> _Required action_
Which lines below hold the word "http"? Copy all of them.
*** Opening Information shown ***
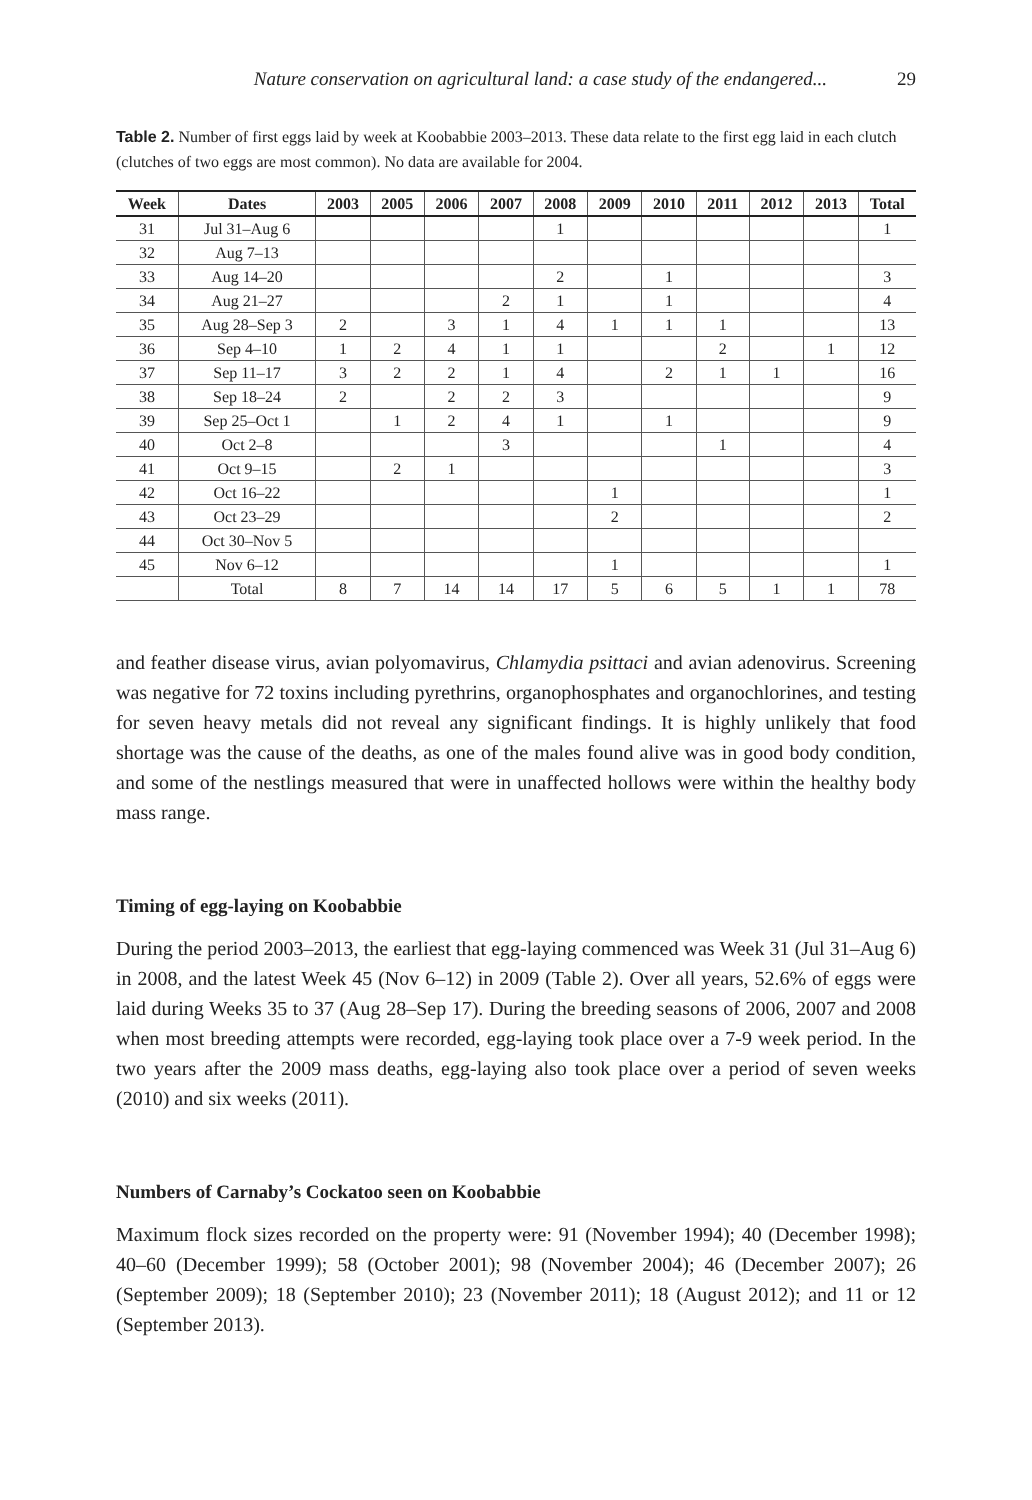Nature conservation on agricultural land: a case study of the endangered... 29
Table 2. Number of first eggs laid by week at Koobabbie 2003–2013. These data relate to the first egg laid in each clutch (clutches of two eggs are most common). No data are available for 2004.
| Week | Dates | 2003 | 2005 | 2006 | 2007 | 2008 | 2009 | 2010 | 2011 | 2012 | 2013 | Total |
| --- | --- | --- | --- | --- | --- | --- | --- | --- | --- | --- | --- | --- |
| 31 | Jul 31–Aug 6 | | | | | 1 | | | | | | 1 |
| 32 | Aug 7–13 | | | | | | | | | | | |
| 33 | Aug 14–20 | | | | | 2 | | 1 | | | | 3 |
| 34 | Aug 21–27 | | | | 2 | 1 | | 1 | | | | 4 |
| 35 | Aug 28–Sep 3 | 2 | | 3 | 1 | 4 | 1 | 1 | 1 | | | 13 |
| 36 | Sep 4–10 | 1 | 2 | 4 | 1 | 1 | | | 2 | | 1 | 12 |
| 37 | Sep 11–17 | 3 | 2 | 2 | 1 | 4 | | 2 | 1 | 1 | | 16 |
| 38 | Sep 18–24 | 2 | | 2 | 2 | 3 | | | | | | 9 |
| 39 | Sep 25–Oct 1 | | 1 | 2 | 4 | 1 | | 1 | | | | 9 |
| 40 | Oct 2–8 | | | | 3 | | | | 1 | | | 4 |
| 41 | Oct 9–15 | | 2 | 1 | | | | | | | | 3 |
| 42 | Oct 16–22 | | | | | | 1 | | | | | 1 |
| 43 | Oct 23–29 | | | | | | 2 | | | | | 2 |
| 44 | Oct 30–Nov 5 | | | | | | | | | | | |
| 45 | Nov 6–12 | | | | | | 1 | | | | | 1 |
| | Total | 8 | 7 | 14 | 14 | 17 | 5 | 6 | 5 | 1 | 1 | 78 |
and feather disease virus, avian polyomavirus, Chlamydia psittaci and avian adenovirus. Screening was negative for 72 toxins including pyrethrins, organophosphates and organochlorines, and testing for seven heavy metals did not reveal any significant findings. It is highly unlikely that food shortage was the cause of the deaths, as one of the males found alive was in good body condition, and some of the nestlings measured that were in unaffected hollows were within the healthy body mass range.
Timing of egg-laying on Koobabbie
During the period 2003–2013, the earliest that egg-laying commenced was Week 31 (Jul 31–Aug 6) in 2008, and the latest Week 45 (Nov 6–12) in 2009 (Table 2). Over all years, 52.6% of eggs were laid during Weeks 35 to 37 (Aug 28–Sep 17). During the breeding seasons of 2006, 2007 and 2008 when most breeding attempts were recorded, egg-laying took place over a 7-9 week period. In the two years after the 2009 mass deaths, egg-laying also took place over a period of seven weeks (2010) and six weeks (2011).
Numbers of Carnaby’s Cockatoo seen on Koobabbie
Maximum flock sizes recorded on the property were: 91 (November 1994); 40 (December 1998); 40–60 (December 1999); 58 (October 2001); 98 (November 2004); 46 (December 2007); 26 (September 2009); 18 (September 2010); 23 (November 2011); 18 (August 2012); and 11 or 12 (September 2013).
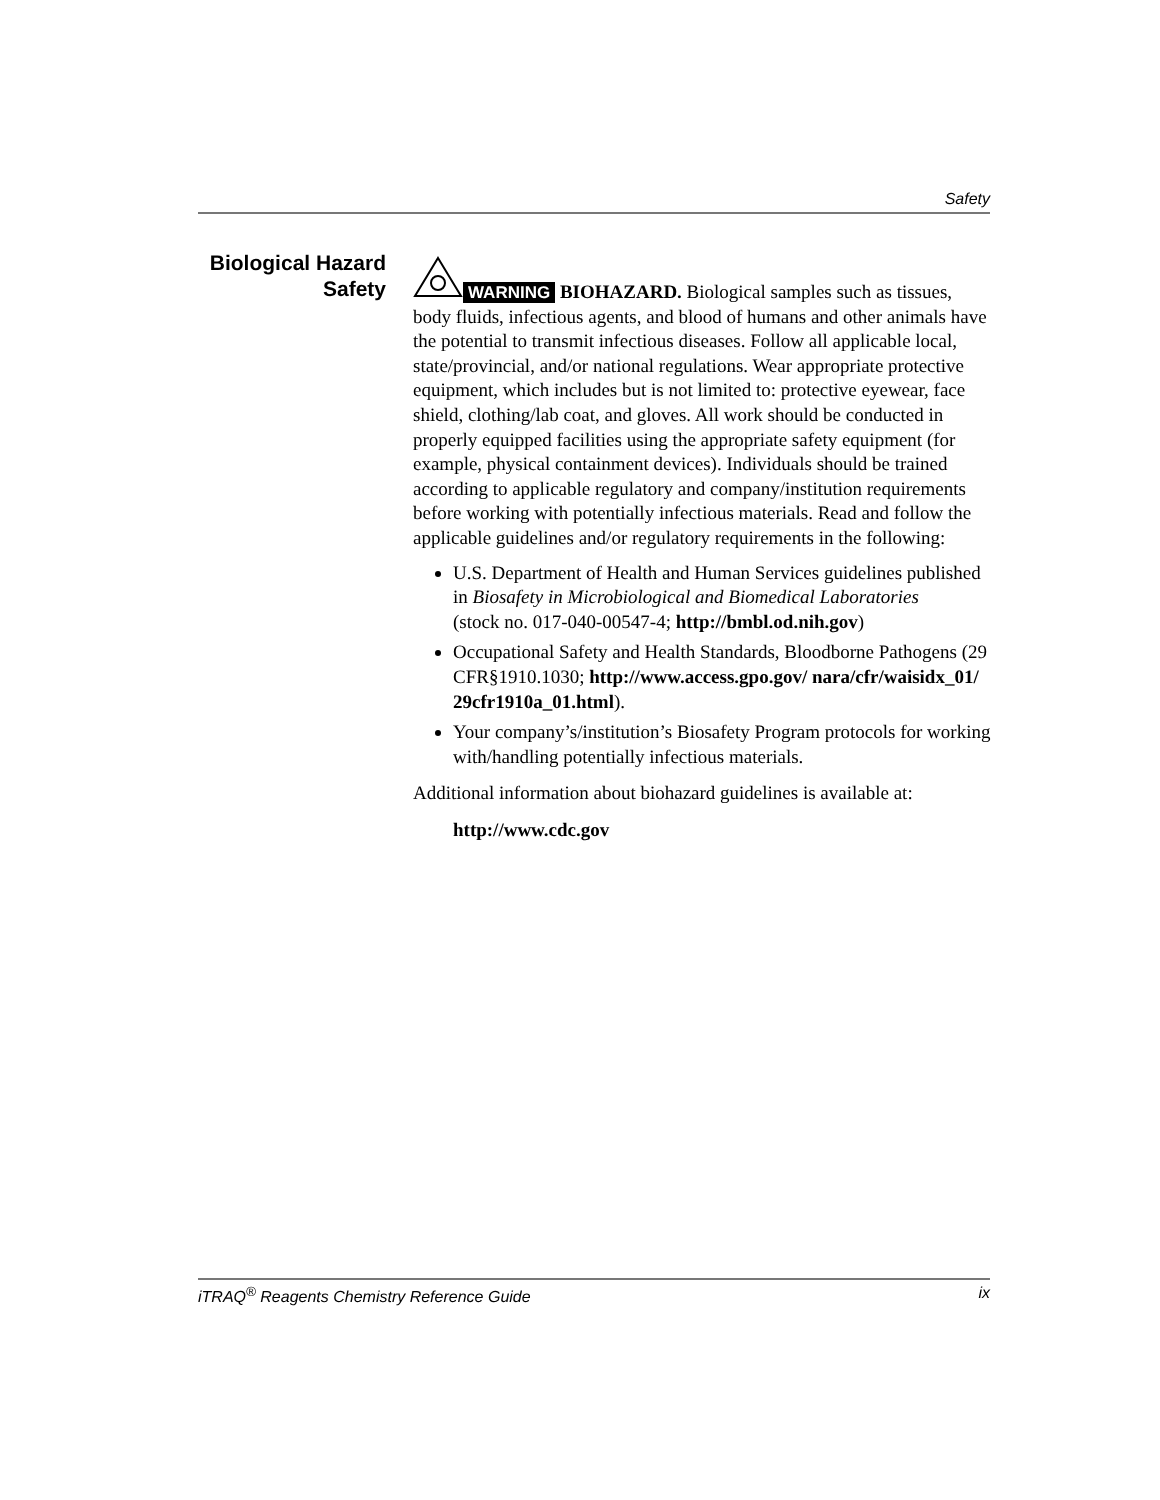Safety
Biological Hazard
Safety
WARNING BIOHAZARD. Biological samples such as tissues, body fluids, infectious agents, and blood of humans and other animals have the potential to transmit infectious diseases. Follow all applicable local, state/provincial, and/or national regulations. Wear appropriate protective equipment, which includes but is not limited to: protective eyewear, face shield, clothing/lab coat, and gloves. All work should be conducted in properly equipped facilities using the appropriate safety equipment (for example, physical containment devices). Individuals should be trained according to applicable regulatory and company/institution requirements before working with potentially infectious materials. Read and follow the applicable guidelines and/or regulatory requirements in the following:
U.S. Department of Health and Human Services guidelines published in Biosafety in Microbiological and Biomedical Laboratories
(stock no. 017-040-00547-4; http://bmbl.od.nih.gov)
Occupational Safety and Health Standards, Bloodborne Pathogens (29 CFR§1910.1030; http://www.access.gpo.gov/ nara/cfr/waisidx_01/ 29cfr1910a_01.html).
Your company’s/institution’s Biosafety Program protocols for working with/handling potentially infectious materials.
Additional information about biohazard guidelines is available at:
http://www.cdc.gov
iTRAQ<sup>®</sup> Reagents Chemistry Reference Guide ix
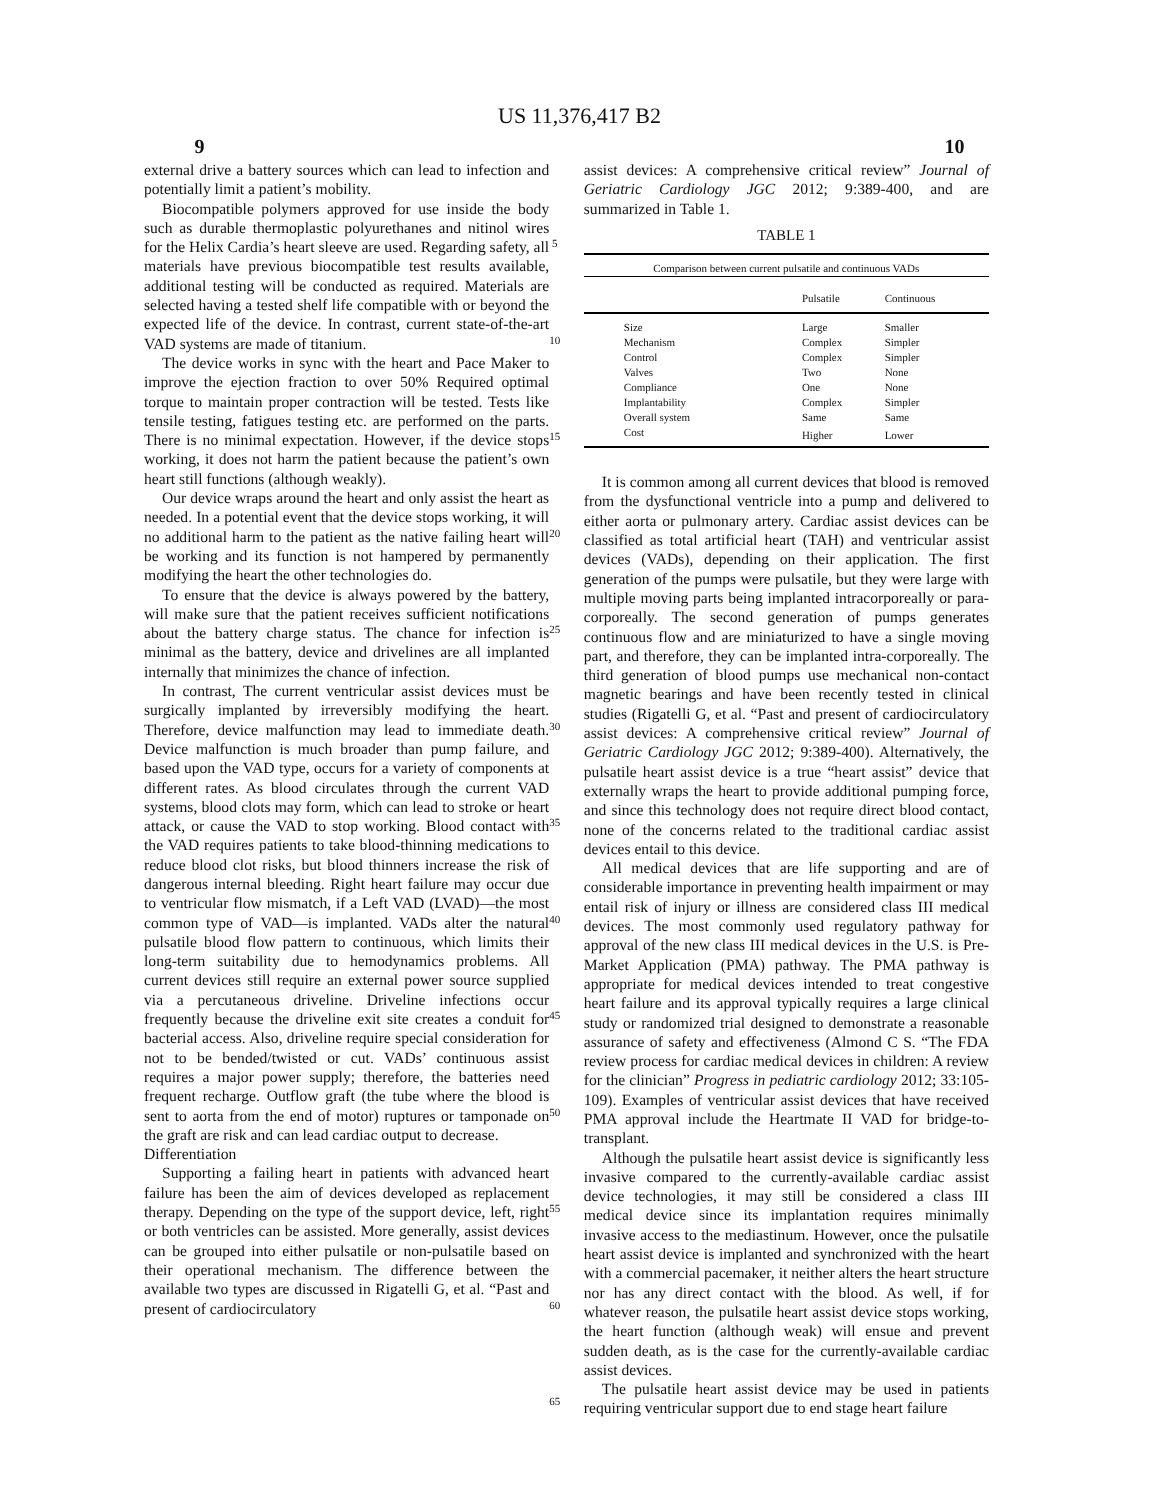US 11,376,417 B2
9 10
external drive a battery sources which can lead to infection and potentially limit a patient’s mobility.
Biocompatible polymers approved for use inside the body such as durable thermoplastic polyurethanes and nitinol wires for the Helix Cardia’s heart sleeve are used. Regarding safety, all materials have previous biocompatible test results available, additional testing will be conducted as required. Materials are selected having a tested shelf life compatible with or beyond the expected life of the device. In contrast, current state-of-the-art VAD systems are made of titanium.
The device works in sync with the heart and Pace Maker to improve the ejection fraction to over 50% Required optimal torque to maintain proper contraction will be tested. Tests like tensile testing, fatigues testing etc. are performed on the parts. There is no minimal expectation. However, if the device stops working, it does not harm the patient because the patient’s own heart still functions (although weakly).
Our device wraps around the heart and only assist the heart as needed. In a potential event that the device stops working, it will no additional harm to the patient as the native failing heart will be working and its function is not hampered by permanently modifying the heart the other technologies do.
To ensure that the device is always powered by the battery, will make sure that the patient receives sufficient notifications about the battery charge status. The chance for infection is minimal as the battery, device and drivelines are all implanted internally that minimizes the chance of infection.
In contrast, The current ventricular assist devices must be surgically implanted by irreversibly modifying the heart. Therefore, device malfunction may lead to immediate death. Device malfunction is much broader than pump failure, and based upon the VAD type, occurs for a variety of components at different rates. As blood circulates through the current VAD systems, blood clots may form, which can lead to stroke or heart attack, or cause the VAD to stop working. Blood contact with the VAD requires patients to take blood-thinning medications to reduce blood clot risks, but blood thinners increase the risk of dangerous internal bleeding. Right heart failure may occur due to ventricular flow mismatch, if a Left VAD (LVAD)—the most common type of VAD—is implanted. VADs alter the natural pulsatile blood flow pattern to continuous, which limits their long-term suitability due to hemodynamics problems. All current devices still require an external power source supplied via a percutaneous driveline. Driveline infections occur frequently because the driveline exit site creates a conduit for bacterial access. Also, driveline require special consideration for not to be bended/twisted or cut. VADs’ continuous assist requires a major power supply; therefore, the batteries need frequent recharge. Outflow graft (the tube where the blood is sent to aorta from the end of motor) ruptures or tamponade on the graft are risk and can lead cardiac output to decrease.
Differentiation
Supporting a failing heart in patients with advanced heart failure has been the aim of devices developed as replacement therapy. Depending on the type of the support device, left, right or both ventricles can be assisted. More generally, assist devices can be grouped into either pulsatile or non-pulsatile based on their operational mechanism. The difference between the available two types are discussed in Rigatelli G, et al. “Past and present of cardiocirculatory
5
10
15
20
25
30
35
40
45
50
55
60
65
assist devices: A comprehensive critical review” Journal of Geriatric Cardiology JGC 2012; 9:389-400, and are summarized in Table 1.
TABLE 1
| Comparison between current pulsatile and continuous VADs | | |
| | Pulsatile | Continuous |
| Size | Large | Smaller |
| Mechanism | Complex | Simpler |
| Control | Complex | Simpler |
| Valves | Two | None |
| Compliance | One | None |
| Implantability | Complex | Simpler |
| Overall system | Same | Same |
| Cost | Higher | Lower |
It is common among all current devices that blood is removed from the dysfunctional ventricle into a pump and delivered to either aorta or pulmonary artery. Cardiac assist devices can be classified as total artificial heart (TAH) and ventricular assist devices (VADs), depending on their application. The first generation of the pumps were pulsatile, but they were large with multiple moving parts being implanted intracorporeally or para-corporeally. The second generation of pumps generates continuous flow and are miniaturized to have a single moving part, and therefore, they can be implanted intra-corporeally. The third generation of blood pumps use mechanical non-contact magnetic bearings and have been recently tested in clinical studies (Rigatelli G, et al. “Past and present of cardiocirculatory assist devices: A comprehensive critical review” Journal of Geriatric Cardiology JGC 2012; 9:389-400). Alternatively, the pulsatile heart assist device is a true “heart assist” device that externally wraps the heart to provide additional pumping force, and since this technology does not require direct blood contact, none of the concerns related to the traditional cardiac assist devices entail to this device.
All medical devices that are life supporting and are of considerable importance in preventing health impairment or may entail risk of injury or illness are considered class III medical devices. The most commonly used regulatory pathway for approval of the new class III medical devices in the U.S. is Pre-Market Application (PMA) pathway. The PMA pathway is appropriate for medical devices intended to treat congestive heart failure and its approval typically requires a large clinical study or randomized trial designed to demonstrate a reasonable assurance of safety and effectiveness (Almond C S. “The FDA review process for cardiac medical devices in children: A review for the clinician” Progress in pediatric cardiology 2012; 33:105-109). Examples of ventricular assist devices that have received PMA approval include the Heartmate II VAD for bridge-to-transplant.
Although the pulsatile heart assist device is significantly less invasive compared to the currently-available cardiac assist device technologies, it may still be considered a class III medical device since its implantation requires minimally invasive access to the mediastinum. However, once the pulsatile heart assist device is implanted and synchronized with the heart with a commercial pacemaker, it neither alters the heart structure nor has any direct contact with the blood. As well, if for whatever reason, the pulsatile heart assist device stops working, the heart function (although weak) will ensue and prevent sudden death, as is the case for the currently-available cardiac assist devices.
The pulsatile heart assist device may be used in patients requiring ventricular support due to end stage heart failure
*** Closing Information shown ***
> _Answer to this problem_
(stock no. 017-040-00547-4; http://bmbl.od.nih.gov)
Occupational Safety and Health Standards, Bloodborne Pathogens (29 CFR§1910.1030; http://www.access.gpo.gov/ nara/cfr/waisidx_01/ 29cfr1910a_01.html).
http://www.cdc.gov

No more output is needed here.